◆ WHAT TO PRODUCE: Rewrite all of the material below with "chart" replaced by "graph" wherever it occurs, keeping everything else the same and leaving out the pictures.

◆ LISTED RECORDS:
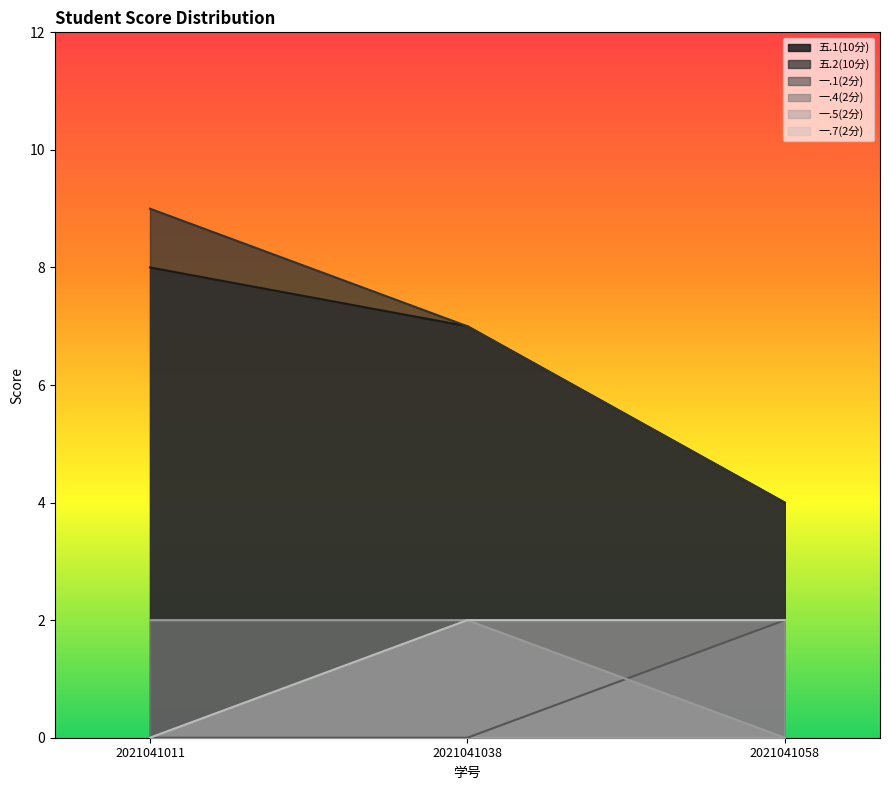

Which category has the highest value across all series?

2021041011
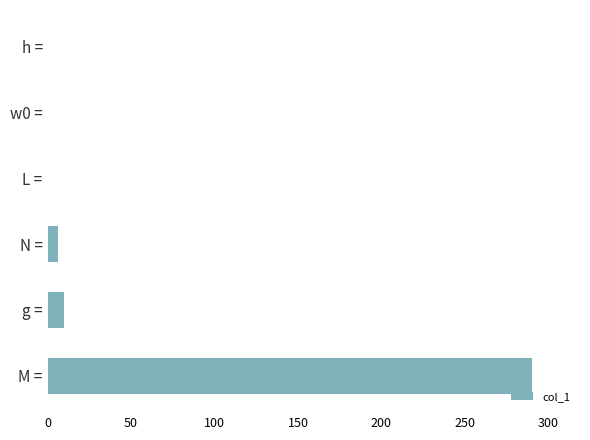

The chart shows a value of 9.8 at g =. True or false?

True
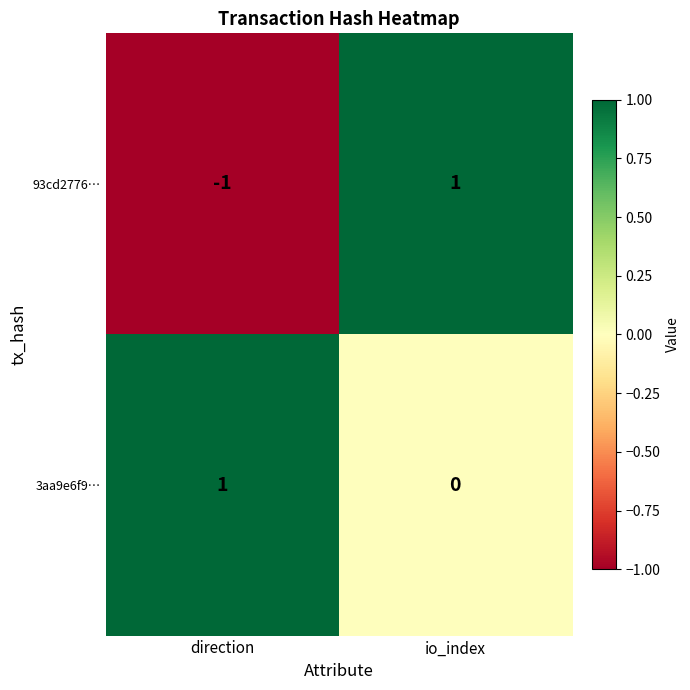

List the labels in order of 93cd2776… value, largest first.

io_index, direction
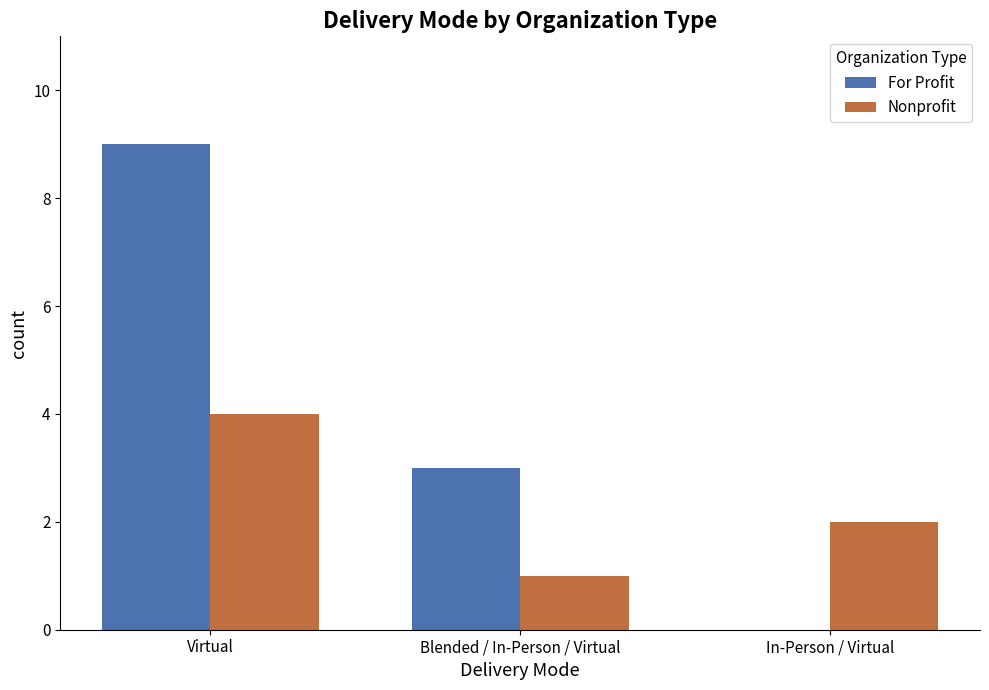

Is it true that Nonprofit equals 2 at In-Person / Virtual?

True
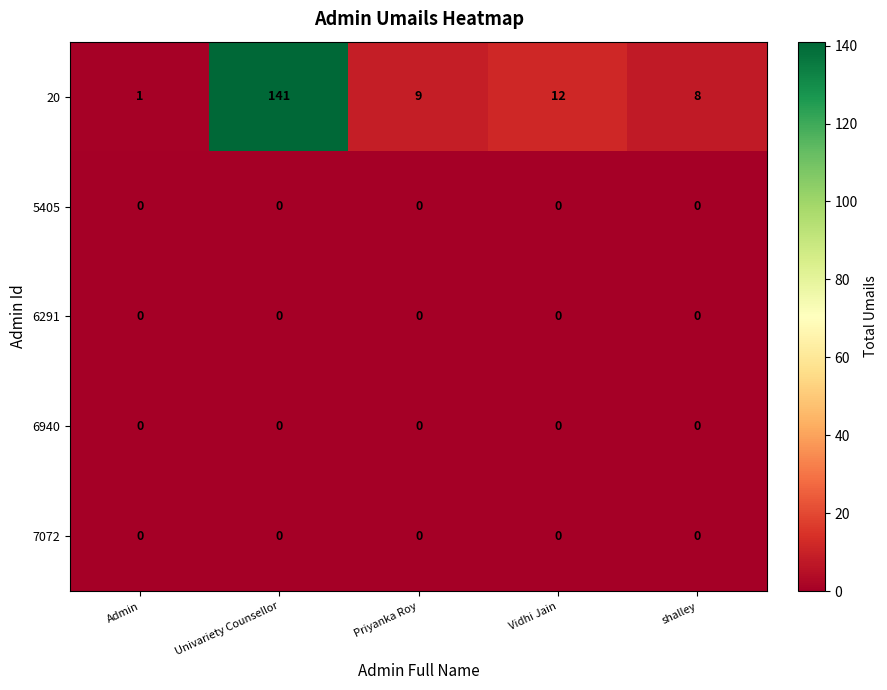

How many series are shown in this chart?

5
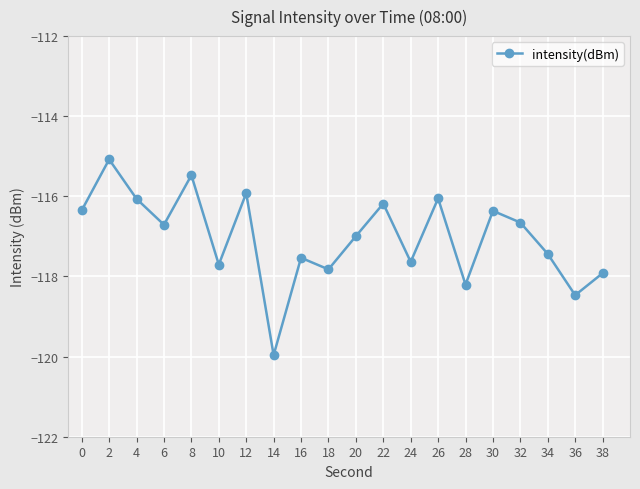

What is the value of the 11th point from the left?

-117.0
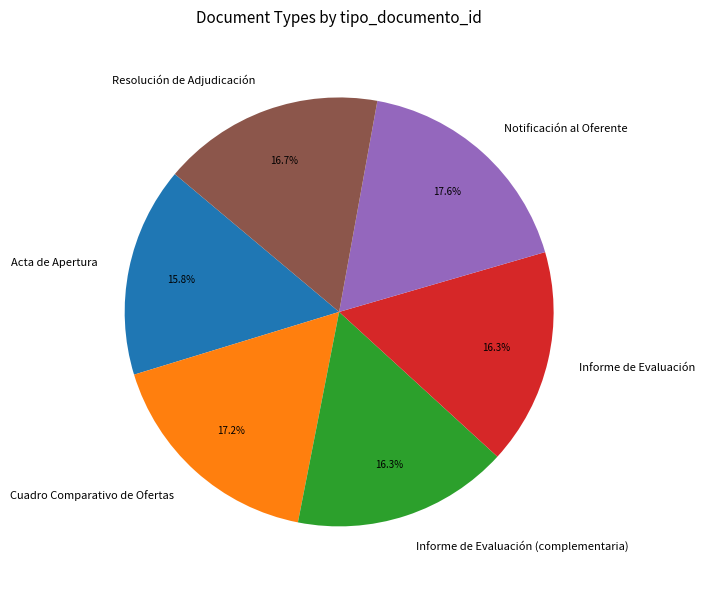

What portion of the pie excludes Informe de Evaluación (complementaria)?

83.7%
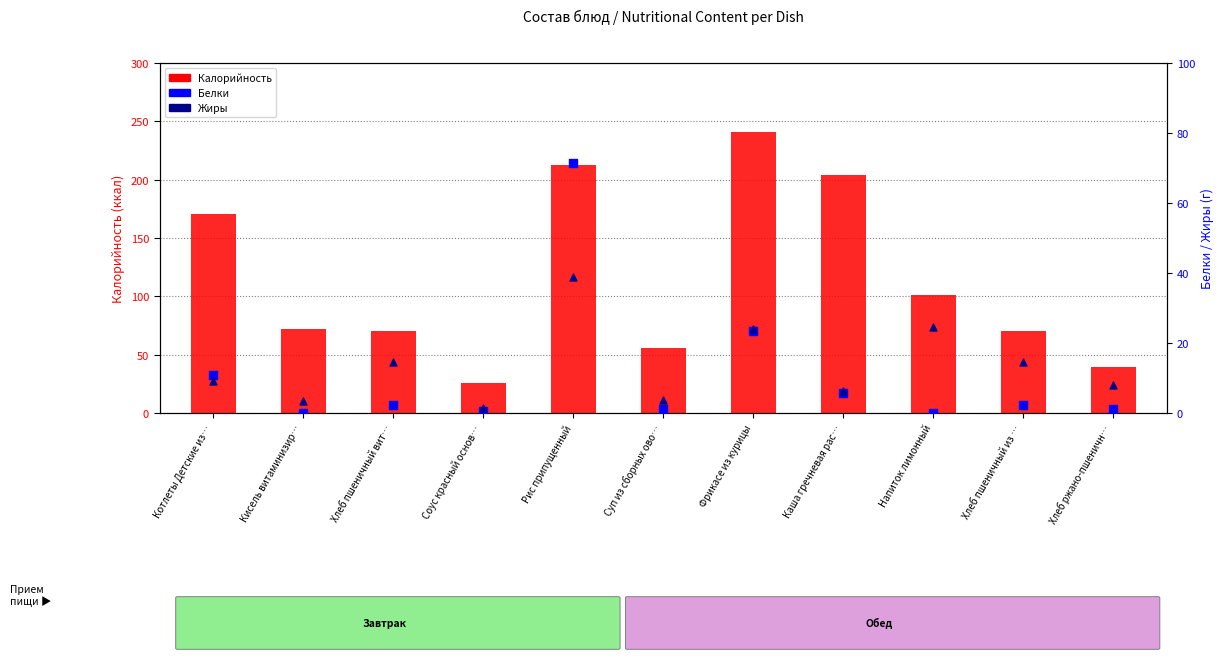

Which series reaches the minimum Y coordinate?

Белки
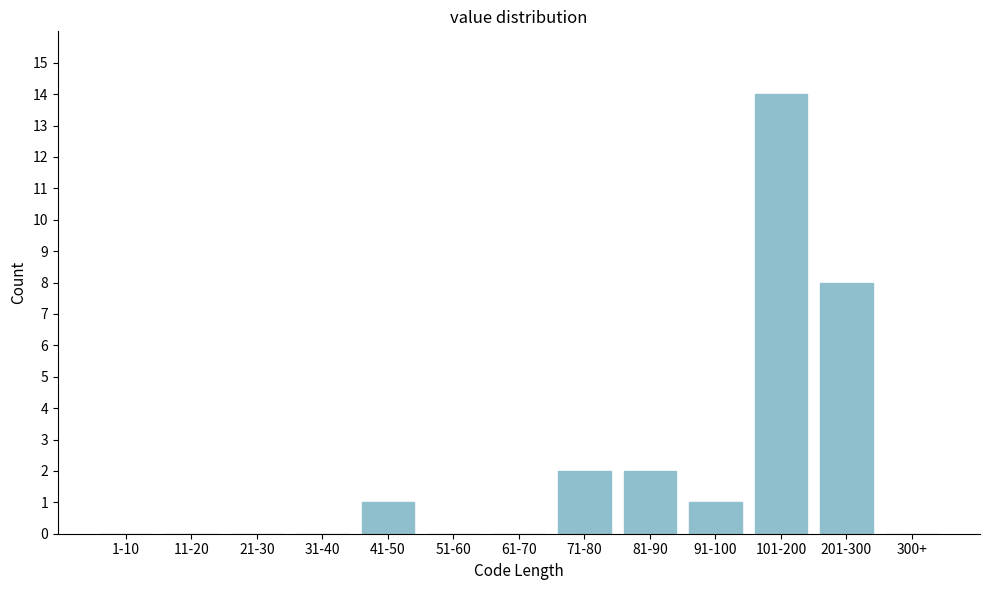

Reading left to right, extract all data points from this chart.

1-10=0	11-20=0	21-30=0	31-40=0	41-50=1	51-60=0	61-70=0	71-80=2	81-90=2	91-100=1	101-200=14	201-300=8	300+=0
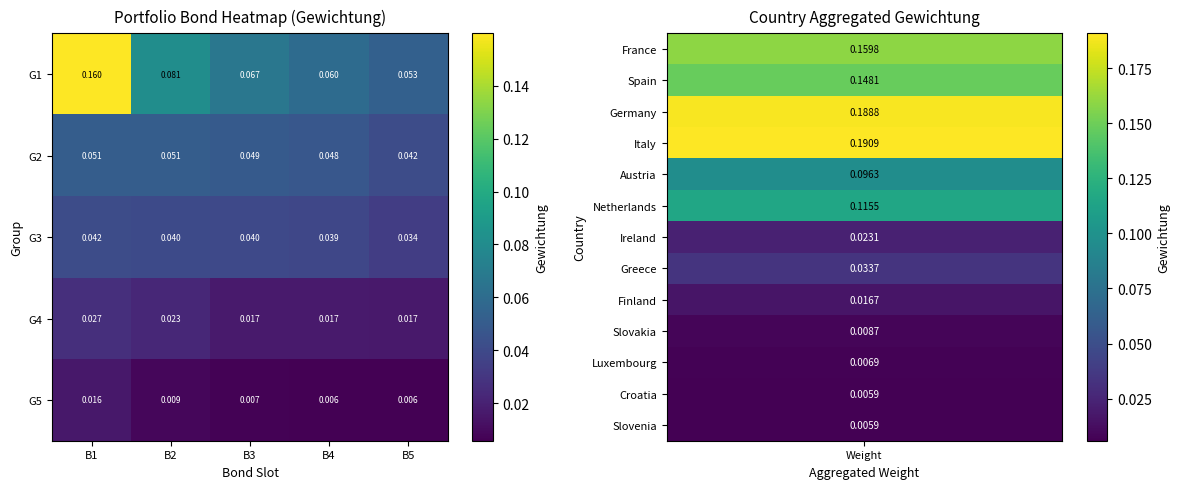

Which series has the largest range (max minus min)?

G1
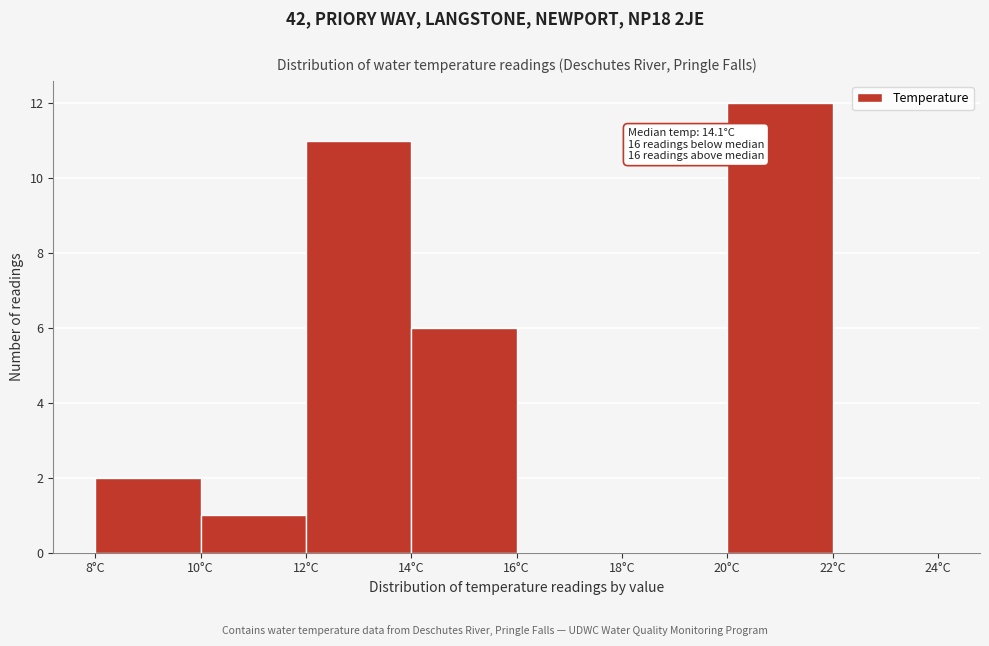

Over which range of the x-axis is the bar tallest?

20 to 22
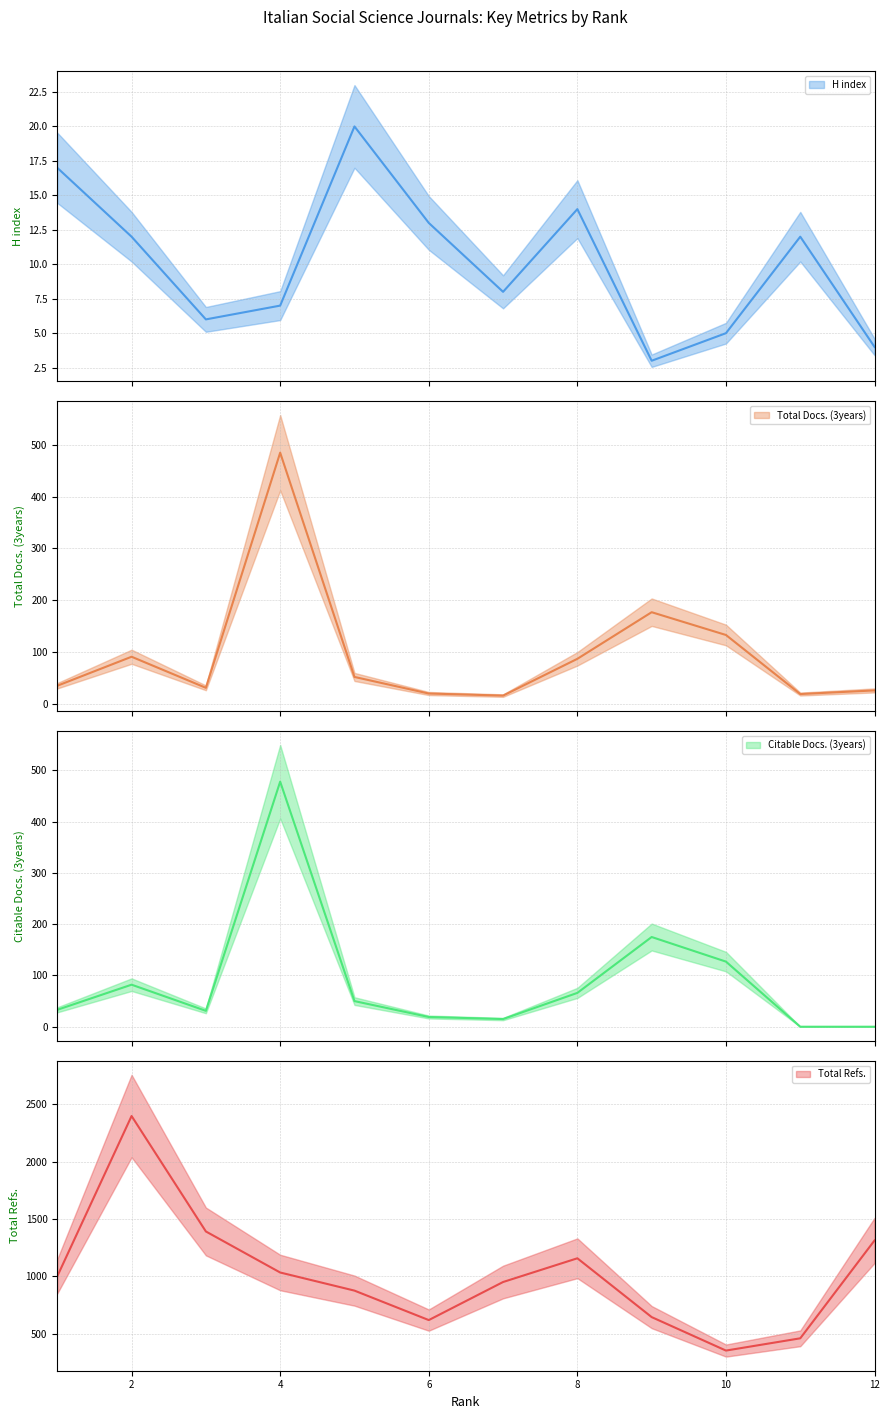

Which series has the largest total across all categories?

Total Refs.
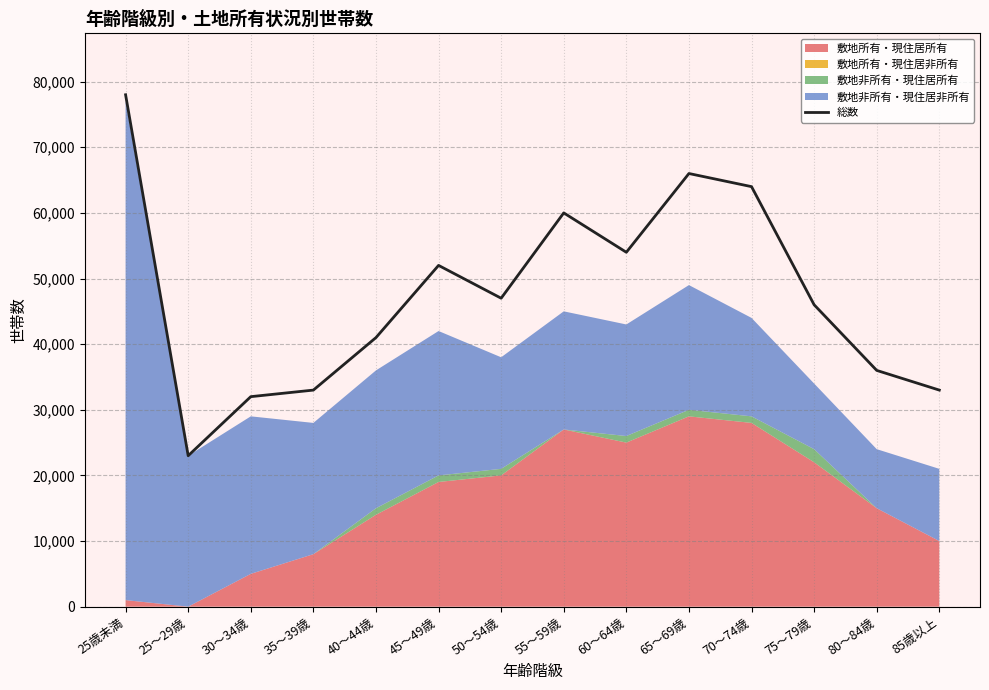

What position from the right is 80～84歳?

2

◆ SOLUTION FOR THIS TASK:
Which category has the highest value across all series?

2021041011

The graph shows a value of 9.8 at g =. True or false?

True

List the labels in order of 93cd2776… value, largest first.

io_index, direction

Is it true that Nonprofit equals 2 at In-Person / Virtual?

True

How many series are shown in this graph?

5

What is the value of the 11th point from the left?

-117.0

What portion of the pie excludes Informe de Evaluación (complementaria)?

83.7%

Which series reaches the minimum Y coordinate?

Белки

Reading left to right, extract all data points from this graph.

1-10=0	11-20=0	21-30=0	31-40=0	41-50=1	51-60=0	61-70=0	71-80=2	81-90=2	91-100=1	101-200=14	201-300=8	300+=0

Which series has the largest range (max minus min)?

G1

Over which range of the x-axis is the bar tallest?

20 to 22

Which series has the largest total across all categories?

Total Refs.

What position from the right is 80～84歳?

2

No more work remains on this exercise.